Le gouvernement a aussi suspendu le «leasing social». Lancé en décembre dernier par Emmanuel Macron, il s’agit d’un dispositif de location avec option d’achat (LOA) à moins de 100 euros par mois pour les citadines, et 150 euros pour les familiales (hors assurance et entretien). L’Elysée a annoncé le 12 février la suspension de cette mesure pour 2024 après avoir été victime de son succès. Le gouvernement a indiqué avoir «dépassé» ses objectifs initiaux de 20.000 véhicules, avec plus de 50.000 commandes validées. A noter cependant, l’opération devrait redémarrer fin 2024 pour l’année 2025. «Il y aura une deuxième vague en fin d’année ou au début de l’année prochaine. De nouveaux modèles sortiront en fin d’année. On veut se donner un peu de temps aussi pour réfléchir à ce qui a fonctionné», avait ainsi déclaré Christophe Béchu.

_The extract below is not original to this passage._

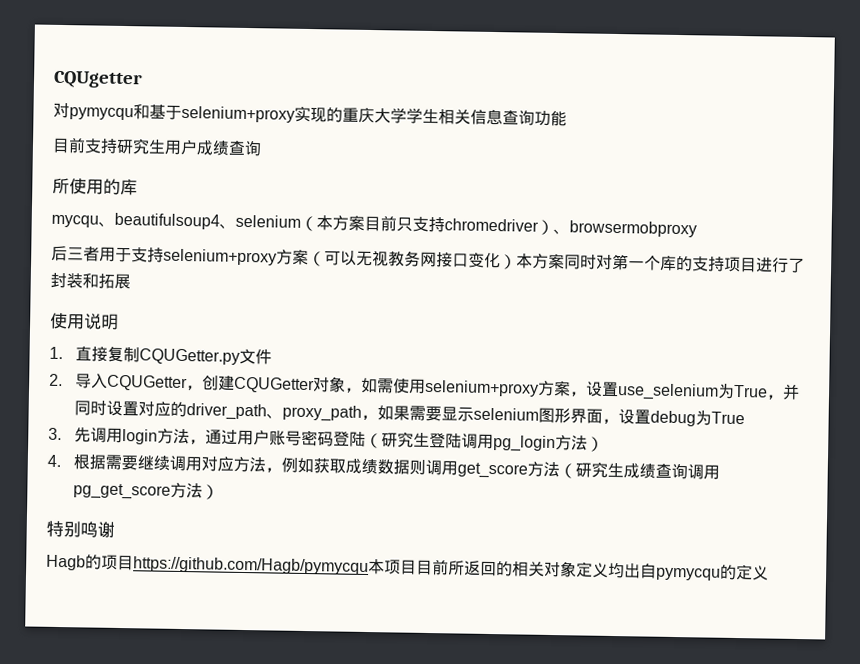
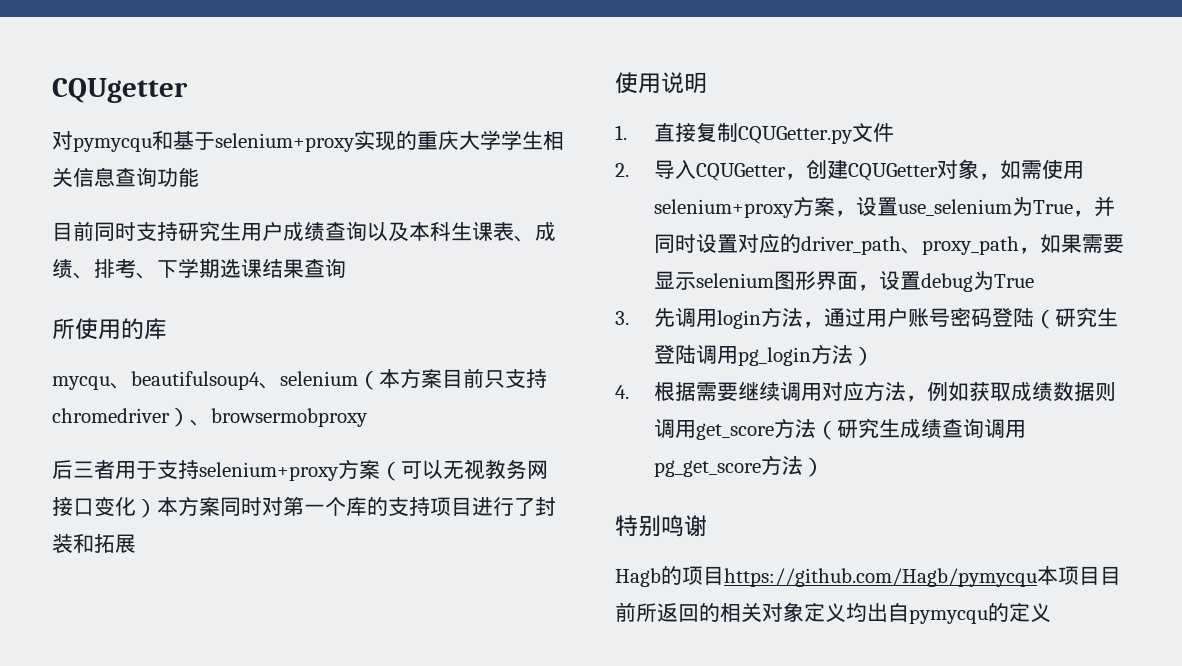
(86, 145) none -> [94,222,136,242] 同时
(262, 148) none -> [367,221,556,242] [52,258,346,279] 以及本科生课表、成绩、排考、下学期选课结果查询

Au total, le marché automobile européen électrique et thermique a affiché 851.690 ventes en janvier. Dans le détail, le groupe Stellantis a vu sa part de marché remonter fortement à 19,1%, porté par un rebond de Peugeot, Opel et Citroën, alors qu’il avait terminé l’année 2023 avec 17,8% du marché. Le leader Volkswagen recule légèrement à 25,9%. Le marché automobile européen connaît une hausse de ses ventes de 12,1% par rapport à un mois de janvier 2023, mais reste à un niveau très bas. Et pour cause, ce dernier a connu un volume de vente historiquement bas en début d’année 2023 à cause des pénuries de puces électroniques et des problèmes logistiques. Ainsi, les principaux marchés comme l’Allemagne, l’Italie, la France ou l’Espagne ont tous connu de fortes hausses de ventes sur un an, s’expliquant par le fait qu’ils reviennent de loin. De manière générale, 2024 devrait être marquée par une baisse des ventes. De fait, les prises de commandes ont enregistré l’an passé une baisse de 9%, laissant présager une chute similaire des immatriculations en 2024. Et ce, du fait de l’impact sur les consommateurs des taux d’intérêt élevés qui limitent les crédits auto, mais aussi de l’augmentation de 7 % des prix des véhicules par rapport à 2022, selon les chiffres du cabinet AAA data. À cela, s’ajoute l’attentisme des Français après les multiples revirements du gouvernement sur les Zones à faibles émissions (ZFE).